SB 1405 targets immigration enforcement in hospitals

CREATED Jun. 30, 2011

Reporter: Jessica Chapin
Web Producer: Laura Rios

TUCSON (KGUN9- TV) - A new bill making its way through the State Senate may have hospitals dealing with more than just sick patients.  Senate Bill 1405 would require hospitals to report anyone who seeks treatment without insurance who cannot prove their legal status.  The bill states that emergency patient status must be reported after they are successfully treated.

The bill cleared the Senate Appropriations Committee Tuesday evening and Arizona hospitals are following its progress closely.

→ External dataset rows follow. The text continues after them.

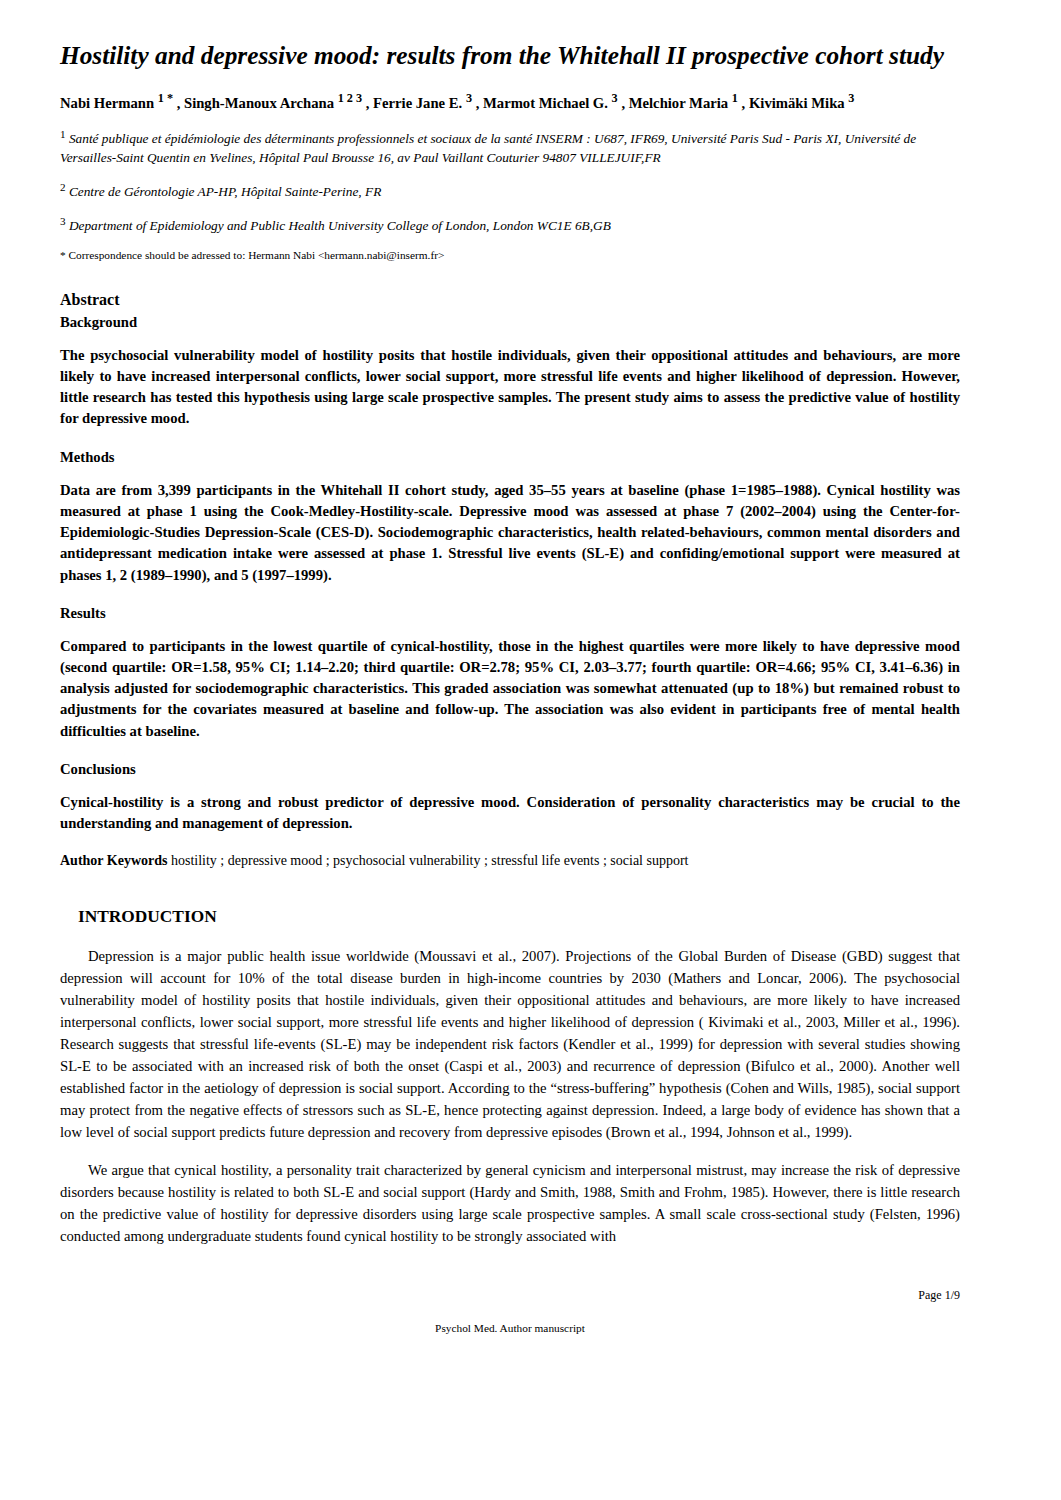Hostility and depressive mood: results from the Whitehall II prospective cohort study
Nabi Hermann 1 * , Singh-Manoux Archana 1 2 3 , Ferrie Jane E. 3 , Marmot Michael G. 3 , Melchior Maria 1 , Kivimäki Mika 3
1 Santé publique et épidémiologie des déterminants professionnels et sociaux de la santé INSERM : U687, IFR69, Université Paris Sud - Paris XI, Université de Versailles-Saint Quentin en Yvelines, Hôpital Paul Brousse 16, av Paul Vaillant Couturier 94807 VILLEJUIF,FR
2 Centre de Gérontologie AP-HP, Hôpital Sainte-Perine, FR
3 Department of Epidemiology and Public Health University College of London, London WC1E 6B,GB
* Correspondence should be adressed to: Hermann Nabi <hermann.nabi@inserm.fr>
Abstract
Background
The psychosocial vulnerability model of hostility posits that hostile individuals, given their oppositional attitudes and behaviours, are more likely to have increased interpersonal conflicts, lower social support, more stressful life events and higher likelihood of depression. However, little research has tested this hypothesis using large scale prospective samples. The present study aims to assess the predictive value of hostility for depressive mood.
Methods
Data are from 3,399 participants in the Whitehall II cohort study, aged 35–55 years at baseline (phase 1=1985–1988). Cynical hostility was measured at phase 1 using the Cook-Medley-Hostility-scale. Depressive mood was assessed at phase 7 (2002–2004) using the Center-for-Epidemiologic-Studies Depression-Scale (CES-D). Sociodemographic characteristics, health related-behaviours, common mental disorders and antidepressant medication intake were assessed at phase 1. Stressful live events (SL-E) and confiding/emotional support were measured at phases 1, 2 (1989–1990), and 5 (1997–1999).
Results
Compared to participants in the lowest quartile of cynical-hostility, those in the highest quartiles were more likely to have depressive mood (second quartile: OR=1.58, 95% CI; 1.14–2.20; third quartile: OR=2.78; 95% CI, 2.03–3.77; fourth quartile: OR=4.66; 95% CI, 3.41–6.36) in analysis adjusted for sociodemographic characteristics. This graded association was somewhat attenuated (up to 18%) but remained robust to adjustments for the covariates measured at baseline and follow-up. The association was also evident in participants free of mental health difficulties at baseline.
Conclusions
Cynical-hostility is a strong and robust predictor of depressive mood. Consideration of personality characteristics may be crucial to the understanding and management of depression.
Author Keywords hostility ; depressive mood ; psychosocial vulnerability ; stressful life events ; social support
INTRODUCTION
Depression is a major public health issue worldwide (Moussavi et al., 2007). Projections of the Global Burden of Disease (GBD) suggest that depression will account for 10% of the total disease burden in high-income countries by 2030 (Mathers and Loncar, 2006). The psychosocial vulnerability model of hostility posits that hostile individuals, given their oppositional attitudes and behaviours, are more likely to have increased interpersonal conflicts, lower social support, more stressful life events and higher likelihood of depression ( Kivimaki et al., 2003, Miller et al., 1996). Research suggests that stressful life-events (SL-E) may be independent risk factors (Kendler et al., 1999) for depression with several studies showing SL-E to be associated with an increased risk of both the onset (Caspi et al., 2003) and recurrence of depression (Bifulco et al., 2000). Another well established factor in the aetiology of depression is social support. According to the “stress-buffering” hypothesis (Cohen and Wills, 1985), social support may protect from the negative effects of stressors such as SL-E, hence protecting against depression. Indeed, a large body of evidence has shown that a low level of social support predicts future depression and recovery from depressive episodes (Brown et al., 1994, Johnson et al., 1999).
We argue that cynical hostility, a personality trait characterized by general cynicism and interpersonal mistrust, may increase the risk of depressive disorders because hostility is related to both SL-E and social support (Hardy and Smith, 1988, Smith and Frohm, 1985). However, there is little research on the predictive value of hostility for depressive disorders using large scale prospective samples. A small scale cross-sectional study (Felsten, 1996) conducted among undergraduate students found cynical hostility to be strongly associated with
Page 1/9
Psychol Med. Author manuscript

"We do not think hospitals and community hospitals should be in a position of enforcing immigration law," said Tucson Medical Center spokesperson Julia Strange. "We are a healing institution and we believe that immigration should be taken care of by the immigration officials."

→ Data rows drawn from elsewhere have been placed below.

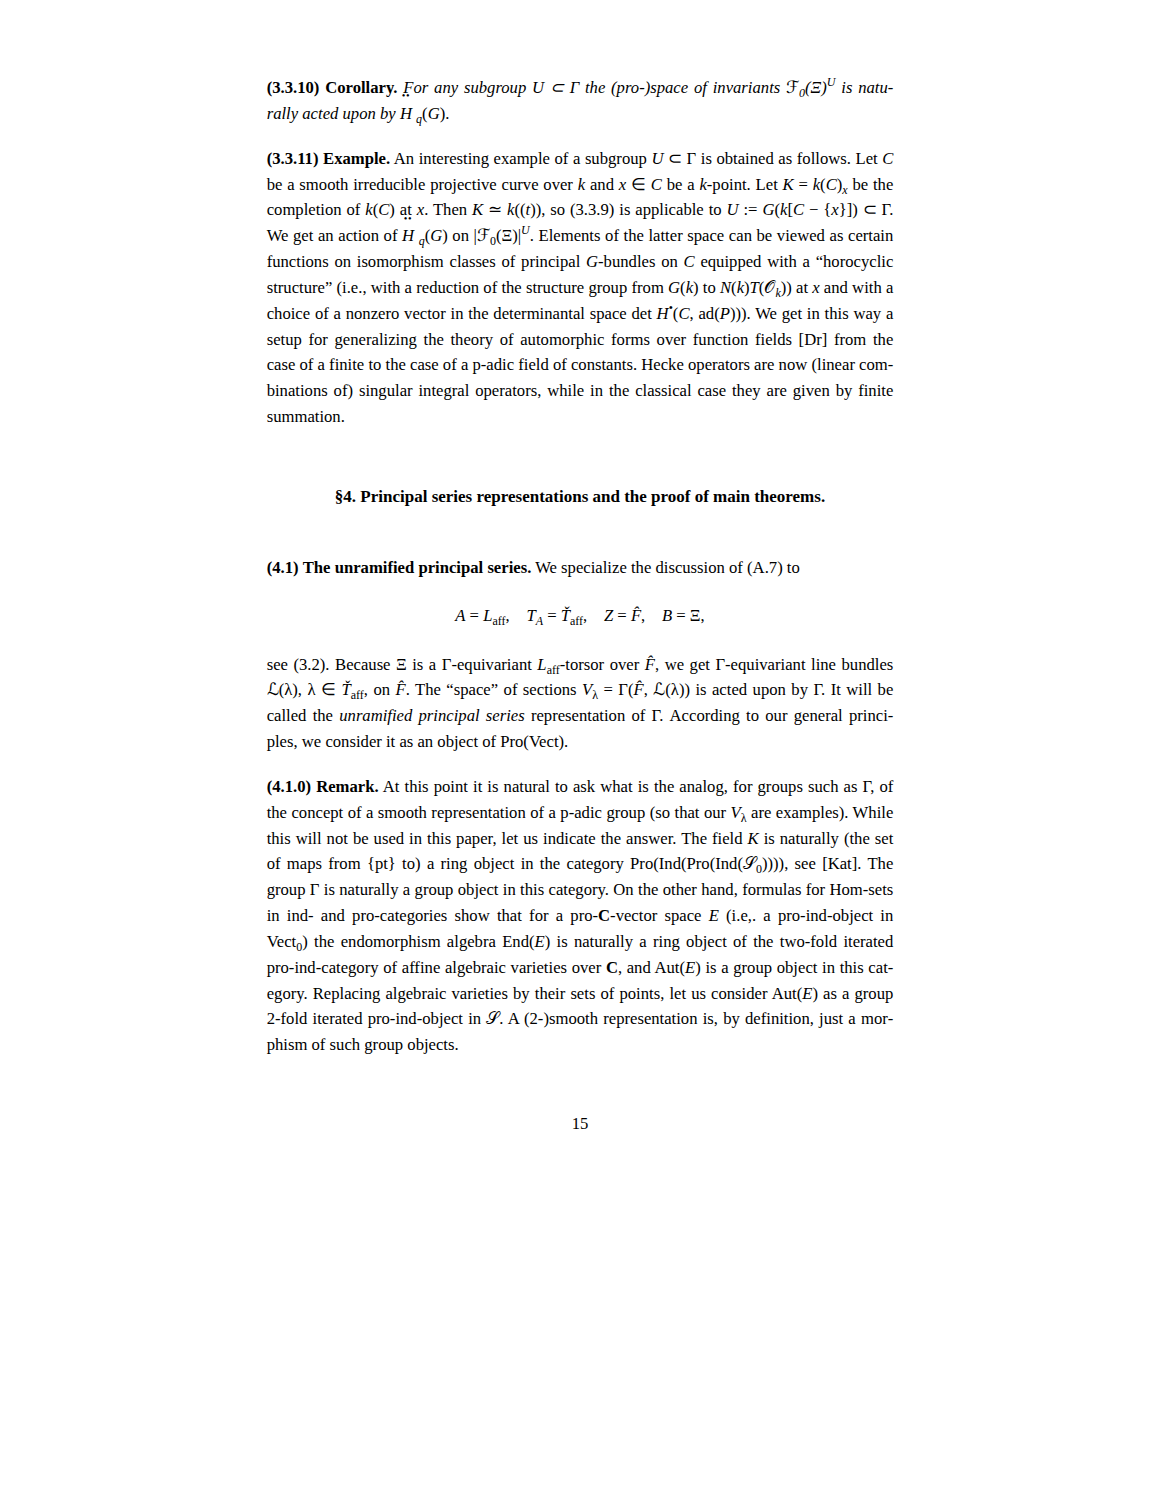(3.3.10) Corollary. For any subgroup U ⊂ Γ the (pro-)space of invariants ℱ0(Ξ)U is naturally acted upon by ••H q(G).
(3.3.11) Example. An interesting example of a subgroup U ⊂ Γ is obtained as follows. Let C be a smooth irreducible projective curve over k and x ∈ C be a k-point. Let K = k(C)x be the completion of k(C) at x. Then K ≃ k((t)), so (3.3.9) is applicable to U := G(k[C − {x}]) ⊂ Γ. We get an action of ••H q(G) on |ℱ0(Ξ)|U. Elements of the latter space can be viewed as certain functions on isomorphism classes of principal G-bundles on C equipped with a “horocyclic structure” (i.e., with a reduction of the structure group from G(k) to N(k)T(𝒪k)) at x and with a choice of a nonzero vector in the determinantal space det H•(C, ad(P))). We get in this way a setup for generalizing the theory of automorphic forms over function fields [Dr] from the case of a finite to the case of a p-adic field of constants. Hecke operators are now (linear combinations of) singular integral operators, while in the classical case they are given by finite summation.
§4. Principal series representations and the proof of main theorems.
(4.1) The unramified principal series. We specialize the discussion of (A.7) to
A = Laff, TA = Ťaff, Z = F̂, B = Ξ,
see (3.2). Because Ξ is a Γ-equivariant Laff-torsor over F̂, we get Γ-equivariant line bundles ℒ(λ), λ ∈ Ťaff, on F̂. The “space” of sections Vλ = Γ(F̂, ℒ(λ)) is acted upon by Γ. It will be called the unramified principal series representation of Γ. According to our general principles, we consider it as an object of Pro(Vect).
(4.1.0) Remark. At this point it is natural to ask what is the analog, for groups such as Γ, of the concept of a smooth representation of a p-adic group (so that our Vλ are examples). While this will not be used in this paper, let us indicate the answer. The field K is naturally (the set of maps from {pt} to) a ring object in the category Pro(Ind(Pro(Ind(𝒮0)))), see [Kat]. The group Γ is naturally a group object in this category. On the other hand, formulas for Hom-sets in ind- and pro-categories show that for a pro-C-vector space E (i.e,. a pro-ind-object in Vect0) the endomorphism algebra End(E) is naturally a ring object of the two-fold iterated pro-ind-category of affine algebraic varieties over C, and Aut(E) is a group object in this category. Replacing algebraic varieties by their sets of points, let us consider Aut(E) as a group 2-fold iterated pro-ind-object in 𝒮. A (2-)smooth representation is, by definition, just a morphism of such group objects.
15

Strange pointed to the Emergency Medical Treatment and Active Labor Act, which requires hospitals to treat any patient in need, regardless of status or their ability to pay.  She also said a patient may not have proof of citizenship on hand.

"Sometimes when you're sick and when you're in those critical situations, that's really not the first thing you remember," she said. "And we think it would create a burden on patients and create an unfunded mandate for hospitals."

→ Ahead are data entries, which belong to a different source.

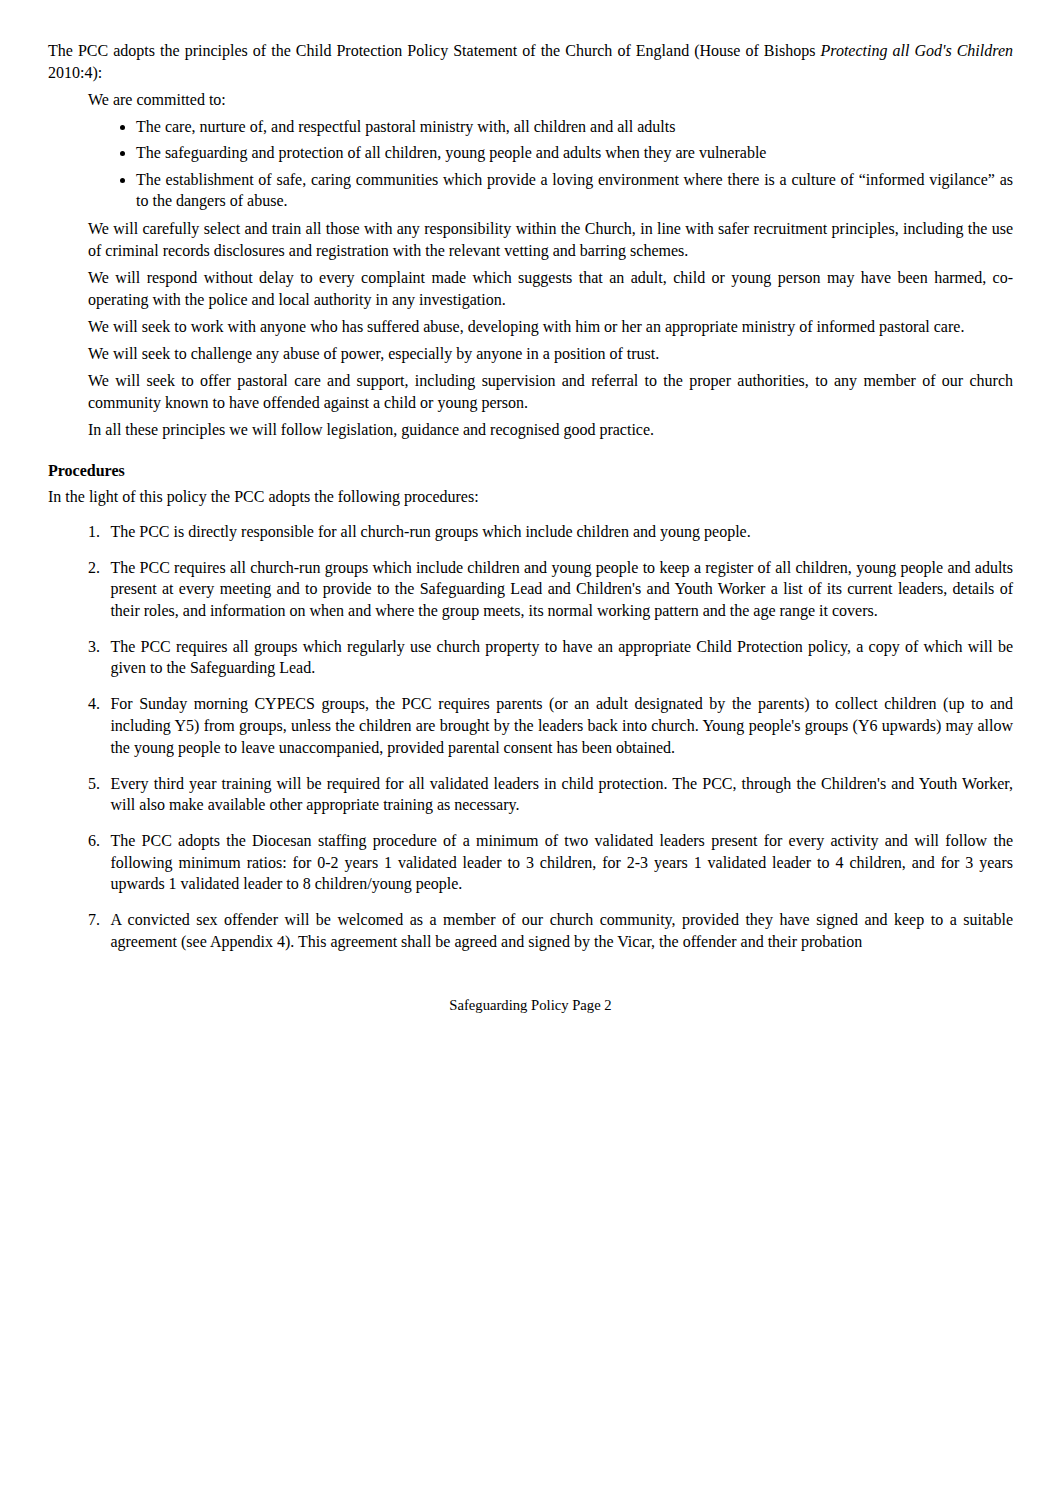The PCC adopts the principles of the Child Protection Policy Statement of the Church of England (House of Bishops Protecting all God's Children 2010:4):
We are committed to:
The care, nurture of, and respectful pastoral ministry with, all children and all adults
The safeguarding and protection of all children, young people and adults when they are vulnerable
The establishment of safe, caring communities which provide a loving environment where there is a culture of “informed vigilance” as to the dangers of abuse.
We will carefully select and train all those with any responsibility within the Church, in line with safer recruitment principles, including the use of criminal records disclosures and registration with the relevant vetting and barring schemes.
We will respond without delay to every complaint made which suggests that an adult, child or young person may have been harmed, co-operating with the police and local authority in any investigation.
We will seek to work with anyone who has suffered abuse, developing with him or her an appropriate ministry of informed pastoral care.
We will seek to challenge any abuse of power, especially by anyone in a position of trust.
We will seek to offer pastoral care and support, including supervision and referral to the proper authorities, to any member of our church community known to have offended against a child or young person.
In all these principles we will follow legislation, guidance and recognised good practice.
Procedures
In the light of this policy the PCC adopts the following procedures:
The PCC is directly responsible for all church-run groups which include children and young people.
The PCC requires all church-run groups which include children and young people to keep a register of all children, young people and adults present at every meeting and to provide to the Safeguarding Lead and Children's and Youth Worker a list of its current leaders, details of their roles, and information on when and where the group meets, its normal working pattern and the age range it covers.
The PCC requires all groups which regularly use church property to have an appropriate Child Protection policy, a copy of which will be given to the Safeguarding Lead.
For Sunday morning CYPECS groups, the PCC requires parents (or an adult designated by the parents) to collect children (up to and including Y5) from groups, unless the children are brought by the leaders back into church. Young people's groups (Y6 upwards) may allow the young people to leave unaccompanied, provided parental consent has been obtained.
Every third year training will be required for all validated leaders in child protection. The PCC, through the Children's and Youth Worker, will also make available other appropriate training as necessary.
The PCC adopts the Diocesan staffing procedure of a minimum of two validated leaders present for every activity and will follow the following minimum ratios: for 0-2 years 1 validated leader to 3 children, for 2-3 years 1 validated leader to 4 children, and for 3 years upwards 1 validated leader to 8 children/young people.
A convicted sex offender will be welcomed as a member of our church community, provided they have signed and keep to a suitable agreement (see Appendix 4). This agreement shall be agreed and signed by the Vicar, the offender and their probation
Safeguarding Policy Page 2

Senator Steve Smith (R-Dist. 23) detailed his reasons for writing the bill during the hearing.  He cited millions of dollars in health services that go to illegal immigrants each year.

"Why are we affording a gold-plated health care system, uncompensated to the tune of 700 to 800 million dollars a year? I just don't understand," Smith said. "So that's the reason I wrote this bill and I sure hope it passes."

He pointed to the struggling budget and state Medicaid cuts, saying it was not fair to deny citizens health benefits under the current system.

Meanwhile, hospitals are focusing on unforeseen costs to hospital procedures, staff, and patient care.  The Arizona Hospital & Healthcare Association says it's strongly against the legislation. 

The bill is now on its way to the Senate floor.